でも、ホントに食べ物に困らんってだけやから、
それ以外は⋯うーんって感じ。
やから、私がバイトして、
カレーに鶏肉入れられるようにしたり、
服をお下がりだけじゃなくてしたりしたいのね」
「そう⋯だったんですか」
割と家柄のいいお嬢様で、
衣食住の自由はなかったが
困窮もなかった霊美ちゃんには、新鮮な話だろうか。
「⋯私は今まで衣食住に
困ったことはありませんでしたし、
稼いだお金の使い道も生活に
多少彩りを加えるくらいのものです」
なんだか悪い予感がしてきた。
「り、立派なことやと思うで?」
「でもやはり、依頼料を全額、
山中様に返還したいと思います」
予感が当たった。
霊美ちゃんはピン札二枚を新しい茶封筒に入れて、
山中に差し出した。
「ちょい待って待って!
まだそもそも依頼料払ってへんで!」
「ああっそうでした」
「霊美ちゃん、い、一旦落ち着こ?深呼吸深呼吸」
「ええ、そうね⋯スーハースーハー」
落ち着いてくれたかな。
「ふう⋯では、
今回の依頼料の支払いはなしでお願いします」
「うーん⋯」
「いやいや、なんで私がお願いされて
渡すお金減らすねん。
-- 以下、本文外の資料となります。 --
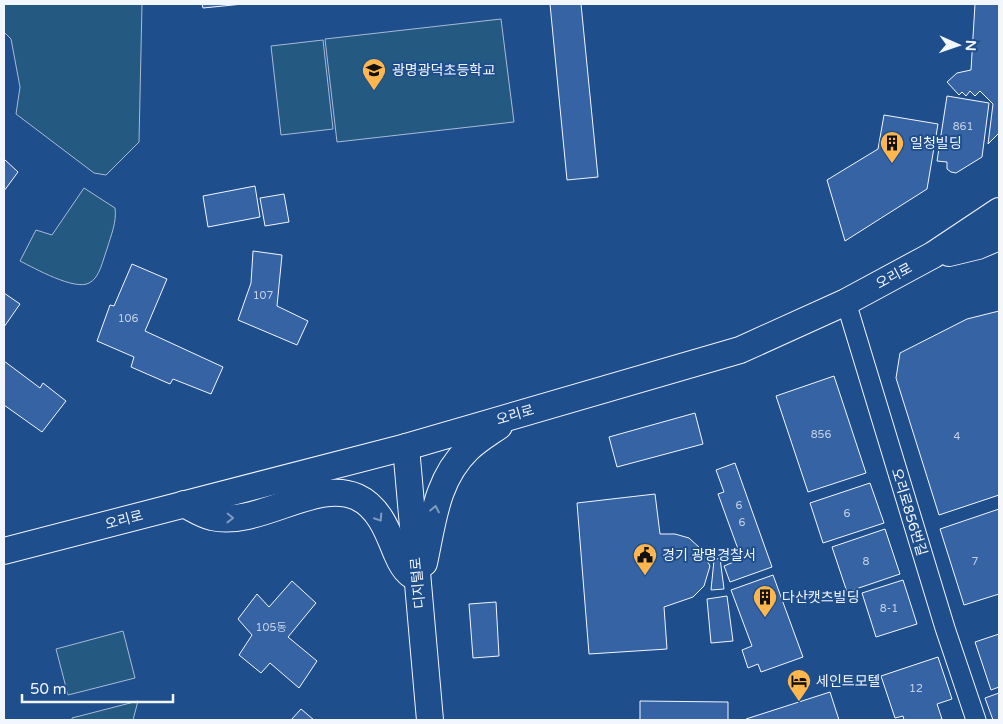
<svg xmlns="http://www.w3.org/2000/svg" width="1003" height="724" font-family="'Varela Round','Noto Sans KR',sans-serif">
	<style>
		.green { fill: #245a82; stroke: #a8bbd7 }
		.building { fill: #3563a3; stroke: #f2f6ff }
		.lines { fill: none; stroke-linecap: round; stroke-linejoin: round }
		.street-casing { stroke: #f2f6ff; stroke-width: 21 }
		.secondary-casing { stroke: #f2f6ff; stroke-width: 28 }
		.street { stroke: #1f4e8c; stroke-width: 19 }
		.secondary { stroke: #1f4e8c; stroke-width: 26 }
		.oneway { stroke: #7e9ac0 }
		.labels { text-anchor: middle; dominant-baseline: central; stroke-width: 4; stroke-linejoin: round; paint-order: stroke }
		.number-label { font-size: 11px; fill: #c3d1e8 }
		.poi-label { font-size: 14px; fill: #f2f6ff; stroke: #1f4e8c; text-anchor: start }
		.street-label { font-size: 14px; fill: #f2f6ff; stroke: #1f4e8c }
	</style>
	<rect width="100%" height="100%" fill="#1f4e8c"/>
	<!-- green -->
	<g class="green">
		<polygon points="4,4 142,4 139,142 106,175 94,173 16,114 20,87 11,39 4,32"/>
		<polygon points="501,19 514,122 337,142 325,39"/>
		<polygon points="323,40 333,129 281,135 271,46"/>
		<path d="M84,188L115,208C117,222 111,235 107,249C103,259 100,278 89,283C75,291 34,268 20,261L36,230L52,235Z"/>
		<polygon points="123,631 135,678 68,695 56,649"/>
		<polygon points="138,701 133,720 72,720 72,718"/>
	</g>
	<!-- building -->
	<g class="building">
		<polygon points="202,4 243,4 203,8"/>
		<polygon points="550,4 581,4 598,177 567,180"/>
		<polygon points="975,4 999,4 999,133 988,144 993,104 980,91 975,96 970,91 966,96 962,92 959,95 947,82 957,73 971,70"/>
		<polygon points="947,96 989,103 982,157 956,173 951,172 947,169 947,162 937,161"/>
		<polygon points="884,115 938,124 927,189 845,241 827,180 878,149"/>
		<polygon points="4,159 18,172 4,191"/>
		<polygon points="255,186 260,217 208,227 203,196"/>
		<polygon points="284,194 289,222 265,226 260,198"/>
		<polygon points="253,251 282,255 277,306 308,321 297,345 238,320 251,283"/>
		<polygon points="132,264 167,279 145,331 223,367 211,394 173,379 170,384 131,367 134,357 97,341 110,305 114,306"/>
		<polygon points="4,293 20,304 4,327"/>
		<polygon points="999,311 999,495 939,515 896,378 900,353 967,319"/>
		<polygon points="4,361 40,388 43,383 66,401 42,432 4,405"/>
		<polygon points="834,376 866,473 808,492 776,396"/>
		<polygon points="695,413 703,444 617,467 609,437"/>
		<polygon points="735,463 772,567 730,582 724,566 736,561 732,552 738,549 718,494 724,492 716,470"/>
		<polygon points="870,483 884,523 823,543 810,503"/>
		<polygon points="655,494 660,534 675,534 689,538 701,549 710,566 704,586 693,597 664,607 667,649 589,654 577,503"/>
		<polygon points="999,509 999,594 964,605 940,529"/>
		<polygon points="885,529 900,574 847,592 832,547"/>
		<polygon points="720,558 724,589 711,590 714,560"/>
		<polygon points="773,575 803,657 761,672 758,664 748,668 742,650 752,646 731,590"/>
		<polygon points="903,580 917,624 876,637 862,593"/>
		<polygon points="292,581 316,603 288,637 317,661 299,688 270,663 261,673 239,655 252,635 238,619 257,594 269,607"/>
		<polygon points="727,596 733,641 711,643 707,599"/>
		<polygon points="496,602 499,656 473,658 469,604"/>
		<polygon points="999,634 999,687 991,690 975,642"/>
		<polygon points="938,657 952,699 937,704 942,719 937,720 904,720 903,716 895,718 881,676"/>
		<polygon points="830,692 839,720 746,720 746,719"/>
		<polygon points="999,693 999,720 993,720 985,698"/>
		<polygon points="640,701 728,702 728,720 640,720"/>
		<polygon points="301,709 314,720 291,720"/>
	</g>
	<g class="lines">
		<!-- street casing -->
		<g class="street-casing">
			<polyline id="street" points="846,302 945,628 976,720"/>
		</g>
		<!-- secondary casing -->
		<g class="secondary-casing">
			<g id="secondary">
				<polyline points="949,253 978,246 999,237"/>
				<polyline points="406,447 430,720"/>
				<path d="M184,504C192,508 202,515 212,517C258,528 316,478 357,497C379,507 388,532 396,552C399,559 402,567 408,572C410,575 414,576 417,578"/>
				<polyline points="4,551 406,447 740,350 846,302 933,255 999,211"/>
				<path d="M424,563C433,522 436,480 468,449C477,440 489,433 499,426"/>
			</g>
		</g>
		<!-- street -->
		<use href="#street" class="street"/>
		<!-- secondary -->
		<use href="#secondary" class="secondary"/>
	</g>
	<!-- one-way arrows -->
	<defs><path id="oneway-chevron" d="M-2-3.5L2.5 0L-2 3.5" fill="none" stroke-width="1.6" stroke-linecap="round" stroke-linejoin="round" transform="scale(1.25)"/></defs>
	<g class="oneway">
		<use href="#oneway-chevron" transform="translate(435 509) rotate(-79)"/>
		<use href="#oneway-chevron" transform="translate(230 518) rotate(1)"/>
		<use href="#oneway-chevron" transform="translate(379 518) rotate(57)"/>
	</g>
	<!-- icons -->
	<defs>
		<g id="school-pin" transform="scale(1.25)"><path d="M0 17L-7.5 6A9.5 9.5 0 1 1 7.5 6Z" fill="#ffb74d" stroke="#1f4e8c"/><path d="M0-5L7-2L0 1L-7-2ZM-4 1L0 2.5L4 1V4Q0 6-4 4Z" fill="#111"/></g>
		<g id="building-pin" transform="scale(1.25)"><path d="M0 17L-7.5 6A9.5 9.5 0 1 1 7.5 6Z" fill="#ffb74d" stroke="#1f4e8c"/><path d="M-4-6H4V6H1V3H-1V6H-4ZM-2.5-4.3h1.7v1.8h-1.7ZM.8-4.3h1.7v1.8H.8ZM-2.5-1h1.7V.8h-1.7ZM.8-1h1.7V.8H.8Z" fill="#111"/></g>
		<g id="civic-pin" transform="scale(1.25)"><path d="M0 17L-7.5 6A9.5 9.5 0 1 1 7.5 6Z" fill="#ffb74d" stroke="#1f4e8c"/><path d="M-.6-6.5H3V-4.5H.6V-3L4-1V1h2V6H-6V1h2V-1L-.6-3ZM-1.2 2.5V6h2.4V2.5Z" fill="#111"/></g>
		<g id="hotel-pin" transform="scale(1.25)"><path d="M0 17L-7.5 6A9.5 9.5 0 1 1 7.5 6Z" fill="#ffb74d" stroke="#1f4e8c"/><path d="M-6-4.5h1.5V1H6V5H4.5V3h-9V5H-6ZM-4 0a1.8 1.8 0 1 1 3.6 0ZM.5 0V-2.5h3Q6-2.5 6 0Z" fill="#111"/></g>
	</defs>
	<g fill-rule="evenodd">
		<use href="#school-pin" x="374" y="70"/>
		<use href="#building-pin" x="892" y="143"/>
		<use href="#civic-pin" x="645" y="555"/>
		<use href="#building-pin" x="765" y="597"/>
		<use href="#hotel-pin" x="799" y="681"/>
	</g>
	<g class="labels">
		<!-- number labels -->
		<g class="number-label">
			<text x="963" y="126">861</text>
			<text x="263" y="295">107</text>
			<text x="128" y="318">106</text>
			<text x="821" y="434">856</text>
			<text x="957" y="436">4</text>
			<text x="739" y="505">6</text>
			<text x="847" y="513">6</text>
			<text x="742" y="522">6</text>
			<text x="866" y="561">8</text>
			<text x="975" y="561">7</text>
			<text x="889" y="608">8-1</text>
			<text x="271" y="627">105동</text>
			<text x="916" y="688">12</text>
		</g>
		<!-- poi labels -->
		<g class="poi-label">
			<text x="392" y="70">광명광덕초등학교</text>
			<text x="910" y="143">일청빌딩</text>
			<text x="662" y="555">경기 광명경찰서</text>
			<text x="782" y="597">다산캣츠빌딩</text>
			<text x="816" y="681">세인트모텔</text>
		</g>
		<!-- street labels -->
		<g class="street-label">
			<text transform="translate(894 276) rotate(-28)">오리로</text>
			<text transform="translate(515 415) rotate(-16)">오리로</text>
			<text transform="translate(909 512) rotate(73)">오리로856번길</text>
			<text transform="translate(124 520) rotate(-15)">오리로</text>
			<text transform="translate(418 583) rotate(-95)">디지털로</text>
		</g>
	</g>
	<!-- border -->
	<rect width="1003" height="724" fill="none" stroke="#f2f6ff" stroke-width="10"/>
	<!-- north arrow -->
	<g transform="translate(958 45) rotate(92)" stroke="#1f4e8c" stroke-width="4" paint-order="stroke">
	<path d="M0-4L9 19L0 12L-9 19Z" fill="#f2f6ff"/>
	<text y="-8" font-size="14" font-weight="bold" text-anchor="middle" fill="#f2f6ff">N</text>
	</g>
	<!-- scale -->
	<path d="M22 694v8h151v-8" fill="none" stroke="#f2f6ff" stroke-width="2.5"/>
	<text x="30" y="694" font-size="15" fill="#f2f6ff" stroke="#1f4e8c" stroke-width="4" paint-order="stroke">50 m</text>
</svg>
普通逆やない?」
「それでも、私は依頼料の二万円を、
山中様に有意義に
使ってもらえればと考えております」
「いや元々持ってきたお金の三分の一で
済むところやったんやし、
理由も聞かずにお金渡してくれた
パパとママに申し訳ないわ」
山中はお父さんお母さん派ではなく
パパママ派だったか、意外だ。
じゃなくて。
「霊美ちゃん大丈夫?体調悪い?」
「体調は悪くないわ。
むしろ人を助けられて清々しい気分よ。
それを無償で成し遂げられたとなれば、殊更よ」
「志は立派だけど⋯うーん、立派ならいいのかな?」
「待ちーな、鈴木ちゃんはほら、
幽霊になんか取り憑かれたりしたんやろ?
私が申し訳なさに二万円ほど
依頼料にプラスするやん?
その分の上乗せをチャラにするってことじゃ
あかんかな?」
「なるほど⋯
確かにそれなら減額にもなっているかもしれません」
「せやろ?やったらこの話はここでお終い。
最初に決めた通りのお金のやり取りしよ」
「分かりました」
依頼料を最初は断って最終的には受け取る、
というのは創作で見たことあるが、
断るのは建前や謙遜で受け取ることが
前提のものが多い。
霊美ちゃんは本気で受け取らないように
していたから、やはり高潔で立派だ。
「お待たせしました〜」
ウェイトレスがワゴンで大量の料理を運んできた。